# AIM OF THE EXERCISE
Starting at the top of the records and stopping after the line that has "e on Twitter", copy the lines out again, swapping "Cultura" for "Arte" and keeping everything else the same. Leave out the pictures.
────────────────
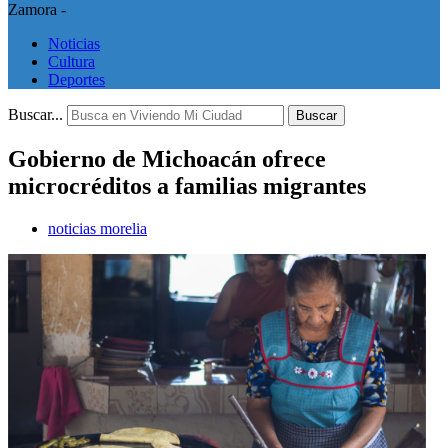
Zamora -
Noticias
Cultura
Deportes
Buscar...
Buscar
Gobierno de Michoacán ofrece
microcréditos a familias migrantes
noticias morelia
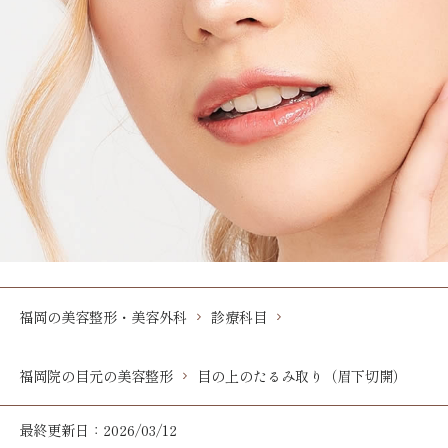
福岡の美容整形・美容外科
診療科目
福岡院の目元の美容整形
目の上のたるみ取り（眉下切開）
最終更新日：2026/03/12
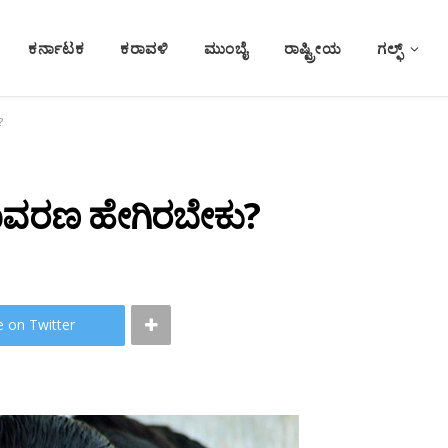
ಕರ್ನಾಟಕ
ಕರಾವಳಿ
ಮುಂಬೈ
ರಾಷ್ಟ್ರೀಯ
ಗಲ್ಫ್
?
ಾವರಣ ಹೇಗಿರಬೇಕು?
e on Twitter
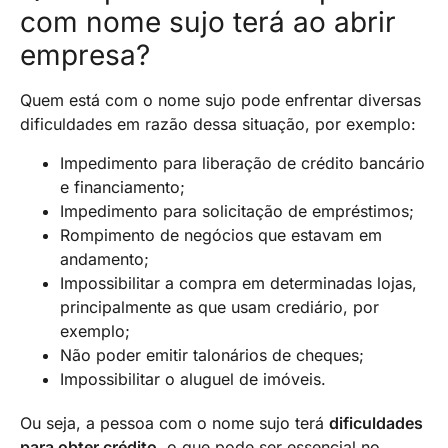
com nome sujo terá ao abrir
empresa?
Quem está com o nome sujo pode enfrentar diversas
dificuldades em razão dessa situação, por exemplo:
Impedimento para liberação de crédito bancário
e financiamento;
Impedimento para solicitação de empréstimos;
Rompimento de negócios que estavam em
andamento;
Impossibilitar a compra em determinadas lojas,
principalmente as que usam crediário, por
exemplo;
Não poder emitir talonários de cheques;
Impossibilitar o aluguel de imóveis.
Ou seja, a pessoa com o nome sujo terá
dificuldades
para obter crédito
, o que pode ser essencial no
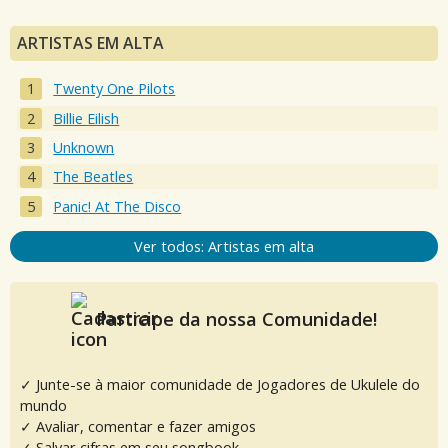
ARTISTAS EM ALTA
Twenty One Pilots
Billie Eilish
Unknown
The Beatles
Panic! At The Disco
Ver todos: Artistas em alta
Participe da nossa Comunidade!
✓ Junte-se à maior comunidade de Jogadores de Ukulele do
mundo
✓ Avaliar, comentar e fazer amigos
✓ Salvar cifras em seu songbook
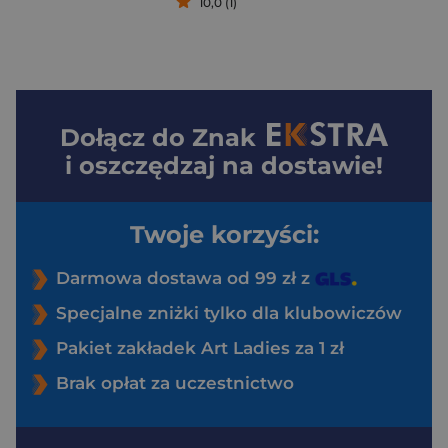
10,0 (1)
Dołącz do
Znak
i oszczędzaj na dostawie!
Twoje korzyści:
Darmowa dostawa od 99 zł z
Specjalne zniżki tylko dla klubowiczów
Pakiet zakładek Art Ladies za 1 zł
Brak opłat za uczestnictwo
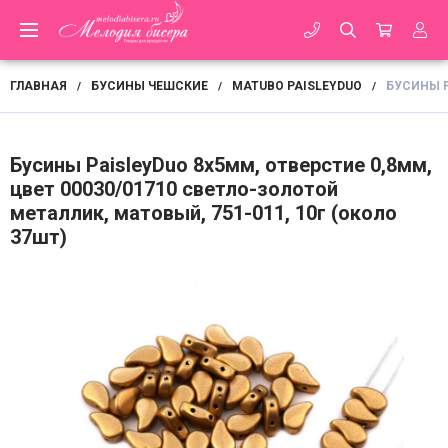
ГЛАВНАЯ
БУСИНЫ ЧЕШСКИЕ
MATUBO PAISLEYDUO
БУСИНЫ P
/
/
/
Бусины PaisleyDuo 8х5мм, отверстие 0,8мм,
цвет 00030/01710 светло-золотой
металлик, матовый, 751-011, 10г (около
37шт)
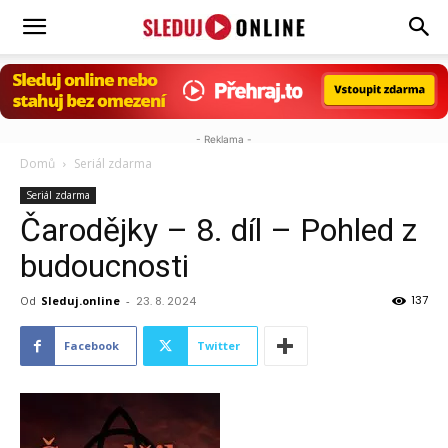
Sleduj.online
- Reklama -
Domů
Seriál zdarma
Seriál zdarma
Čarodějky – 8. díl – Pohled z
budoucnosti
137
Od
Sleduj.online
-
23. 8. 2024
Facebook
Twitter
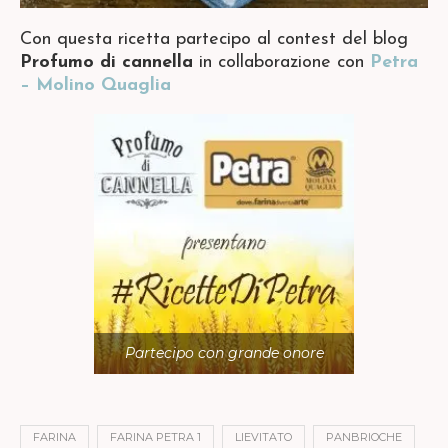
Con questa ricetta partecipo al contest del blog
Profumo di cannella
in collaborazione con
Petra
– Molino Quaglia
Partecipo con grande onore
FARINA
FARINA PETRA 1
LIEVITATO
PANBRIOCHE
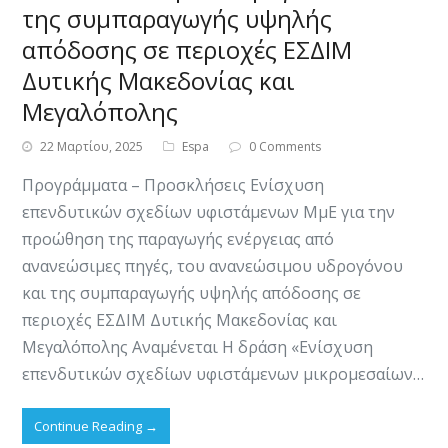
της συμπαραγωγής υψηλής
απόδοσης σε περιοχές ΕΣΔΙΜ
Δυτικής Μακεδονίας και
Μεγαλόπολης
22 Μαρτίου, 2025
Espa
0 Comments
Προγράμματα – Προσκλήσεις Ενίσχυση
επενδυτικών σχεδίων υφιστάμενων ΜμΕ για την
προώθηση της παραγωγής ενέργειας από
ανανεώσιμες πηγές, του ανανεώσιμου υδρογόνου
και της συμπαραγωγής υψηλής απόδοσης σε
περιοχές ΕΣΔΙΜ Δυτικής Μακεδονίας και
Μεγαλόπολης Αναμένεται Η δράση «Ενίσχυση
επενδυτικών σχεδίων υφιστάμενων μικρομεσαίων…
Continue Reading
→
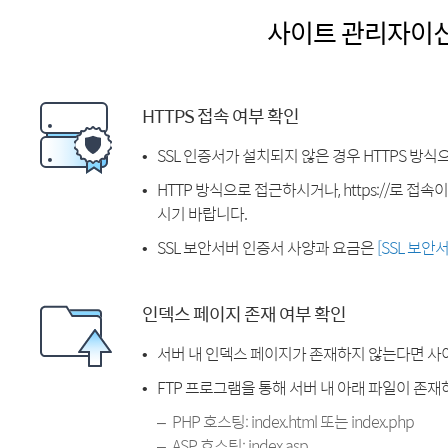
사이트 관리자이
HTTPS 접속 여부 확인
SSL 인증서가 설치되지 않은 경우 HTTPS 방식
HTTP 방식으로 접근하시거나, https://로 접
시기 바랍니다.
SSL 보안서버 인증서 사양과 요금은
[SSL 보안
인덱스 페이지 존재 여부 확인
서버 내 인덱스 페이지가 존재하지 않는다면 사
FTP 프로그램을 통해 서버 내 아래 파일이 존
PHP 호스팅: index.html 또는 index.php
ASP 호스팅: index.asp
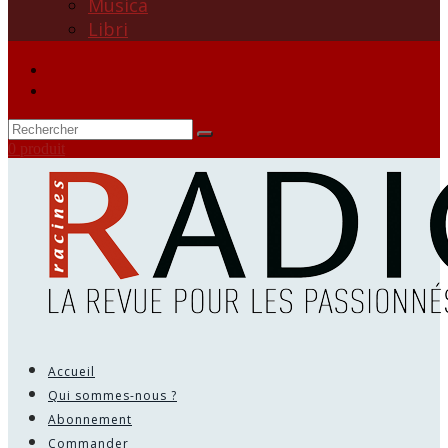
Musica
Libri
0 produit
Accueil
Qui sommes-nous ?
Abonnement
Commander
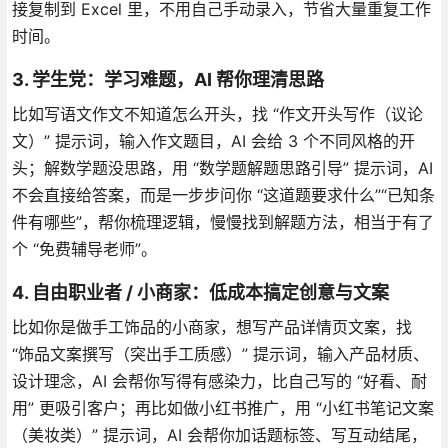
接复制到 Excel 里，不用自己手动录入，节省大量重复工作
时间。
3. 学生党：学习难题，AI 帮你理清思路
比如写语文作文不知道怎么开头，找 “作文开头写作（议论
文）” 提示词，输入作文题目，AI 会给 3 个不同风格的开
头；解数学题没思路，用 “数学题解题思路引导” 提示词，AI
不会直接给答案，而是一步步问你 “这道题要求什么”“已知条
件有哪些”，帮你梳理逻辑，慢慢找到解题方法，相当于有了
个 “免费辅导老师”。
4. 自由职业者 / 小商家：低成本搞定创意与文案
比如你是做手工饰品的小商家，想写产品详情页文案，找
“饰品文案撰写（突出手工质感）” 提示词，输入产品材质、
设计理念，AI 会帮你写得有感染力，比自己写的 “好看、耐
用” 更吸引客户；再比如做小红书推广，用 “小红书笔记文案
（美妆类）” 提示词，AI 会帮你加话题标签、写互动结尾，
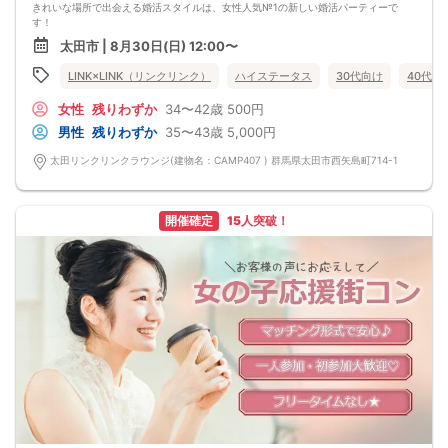
きれいな場所で出会える婚活スタイルは、女性人気№1の新しい婚活パーティーで
す！
今回のパーティーは、
太田市 | 8月30日(日) 12:00〜
初婚で安心できるお相手と出会いたい
～笑顔の絶えない家庭が理想の男女編～
LINK×LINK（リンクリンク）
ハイステータス
30代向け
40代向
結婚相手に望む理想条件♡
#8212＆＆ #8212＆＆ #8212＆＆ #8212＆＆ #8212＆＆ #8212＆＆ #8212＆＆
女性
残りわずか
34〜42歳
500円
#8212＆＆ #8212＆＆ #8212＆＆ #8212＆＆ #8212＆＆ #8212＆＆
仕事・・やりがいや誇りを持っている
男性
残りわずか
35〜43歳
5,000円
性格・・思いやりがあって尊重できる
容姿・・清潔感があって好印象
太田リンクリンクラウンジ(建物名：CAMP407 ) 群馬県太田市西矢島町714-1
金銭感覚・・ギャンブルはしない
#8212＆＆ #8212＆＆ #8212＆＆ #8212＆＆ #8212＆＆ #8212＆＆ #8212＆＆
#8212＆＆ #8212＆＆ #8212＆＆ #8212＆＆ #8212＆＆ #8212＆＆
これからの人生を一緒に過ごすパートナーは
開催確定
15人突破！
『価値観が合うこと』がとっても大切♡
この人なら、と思えるお相手を見つけませんか？
前回参加の男性一部紹介！
30代／年収600万円以上／飲食店経営者／明るい性格
30代／公務員／身長179cm／目を見て聞いてお話上手♪
30代／大手企業役職／年収800万円
などなど魅力的な方が多数でした！
県内最大数8対8！トークタイム中の連絡先交換自由
①＼群馬最大級の男女8対8／
多すぎず少なすぎず、参加者様が求める理想の人数を作り上げました！
（最小催行人数3:3）
②直接の連絡先交換自由♪
気の合う方がいたら直接連絡先交換してもOK！
トークタイムについて♪
1対1の着席型トークタイム♪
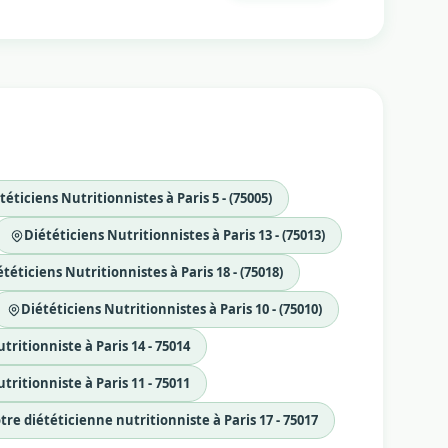
téticiens Nutritionnistes à Paris 5 - (75005)
Diététiciens Nutritionnistes à Paris 13 - (75013)
téticiens Nutritionnistes à Paris 18 - (75018)
Diététiciens Nutritionnistes à Paris 10 - (75010)
ritionniste à Paris 14 - 75014
ritionniste à Paris 11 - 75011
tre diététicienne nutritionniste à Paris 17 - 75017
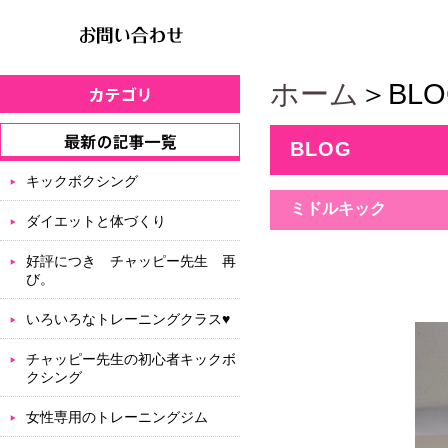
ホーム
＞BLO
BLOG
キックボクシング
ミドルキック
ダイエットと体づくり
好評につき チャッピー先生 再
び。
いろいろなトレーニングクラス♥
チャッピー先生の初心者キックボ
クシング
女性専用のトレーニングジム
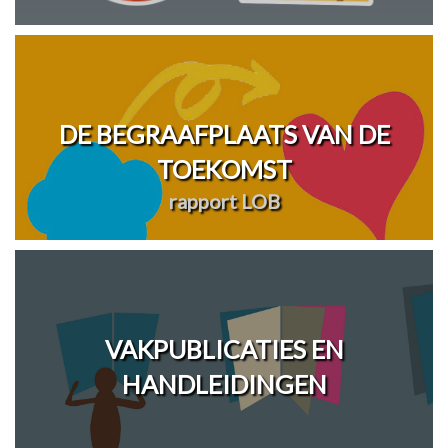
DE BEGRAAFPLAATS VAN DE
TOEKOMST
rapport LOB
VAKPUBLICATIES EN
HANDLEIDINGEN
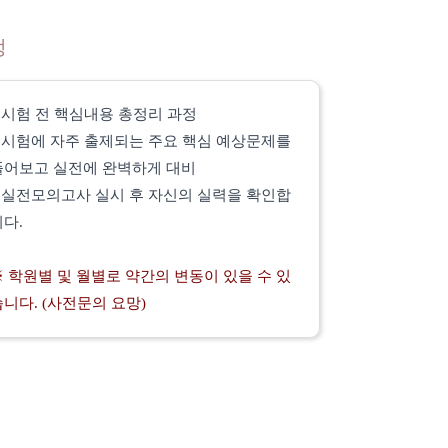
정
*
시험 전 핵심내용 총정리 과정
*
시험에 자주 출제되는 주요 핵심 예상문제를
풀어보고 실전에 완벽하게 대비
*
실전모의고사 실시 후 자신의 실력을 확인합
니다.
※ 학원별 및 월별로 약간의 변동이 있을 수 있
습니다. (사전문의 요망)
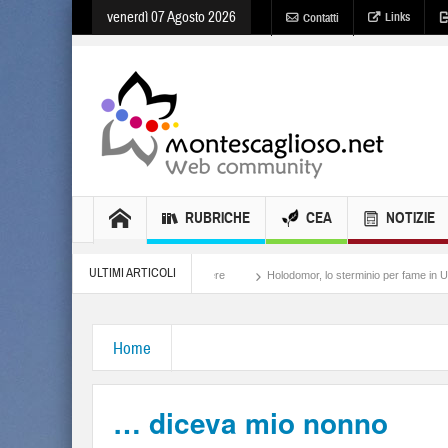
venerdì 07 Agosto 2026
Links
Contatti
RUBRICHE
CEA
NOTIZIE
ULTIMI ARTICOLI
Meloni, il lamento al potere
Holodomor, lo sterminio per fame in Ucraina
Isra
Home
… diceva mio nonno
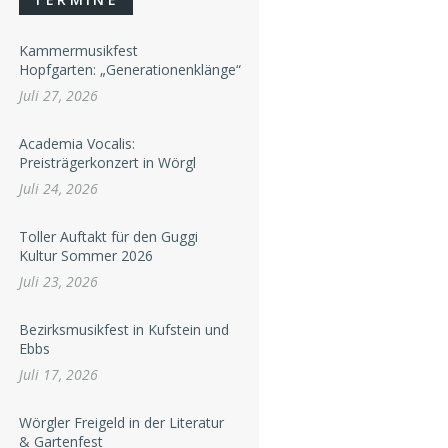
Kammermusikfest
Hopfgarten: „Generationenklänge“
Juli 27, 2026
Academia Vocalis:
Preisträgerkonzert in Wörgl
Juli 24, 2026
Toller Auftakt für den Guggi
Kultur Sommer 2026
Juli 23, 2026
Bezirksmusikfest in Kufstein und
Ebbs
Juli 17, 2026
Wörgler Freigeld in der Literatur
& Gartenfest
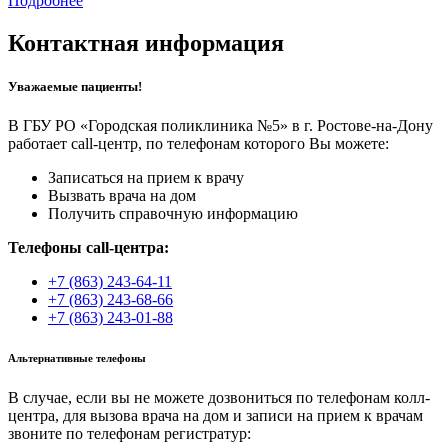
Подробнее
Контактная информация
Уважаемые пациенты!
В ГБУ РО «Городская поликлиника №5» в г. Ростове-на-Дону
работает call-центр, по телефонам которого Вы можете:
Записаться на прием к врачу
Вызвать врача на дом
Получить справочную информацию
Телефоны call-центра:
+7 (863) 243-64-11
+7 (863) 243-68-66
+7 (863) 243-01-88
Альтернативные телефоны
В случае, если вы не можете дозвониться по телефонам колл-
центра, для вызова врача на дом и записи на прием к врачам
звоните по телефонам регистратур:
────────────────
# THE ANSWER
Zamora -
Noticias
Arte
Deportes
Buscar...
Buscar
Gobierno de Michoacán ofrece
microcréditos a familias migrantes
noticias morelia
福岡の美容整形・美容外科
診療科目
福岡院の目元の美容整形
目の上のたるみ取り（眉下切開）
最終更新日：2026/03/12
ಕರ್ನಾಟಕ
ಕರಾವಳಿ
ಮುಂಬೈ
ರಾಷ್ಟ್ರೀಯ
ಗಲ್ಫ್
?
ಾವರಣ ಹೇಗಿರಬೇಕು?
e on Twitter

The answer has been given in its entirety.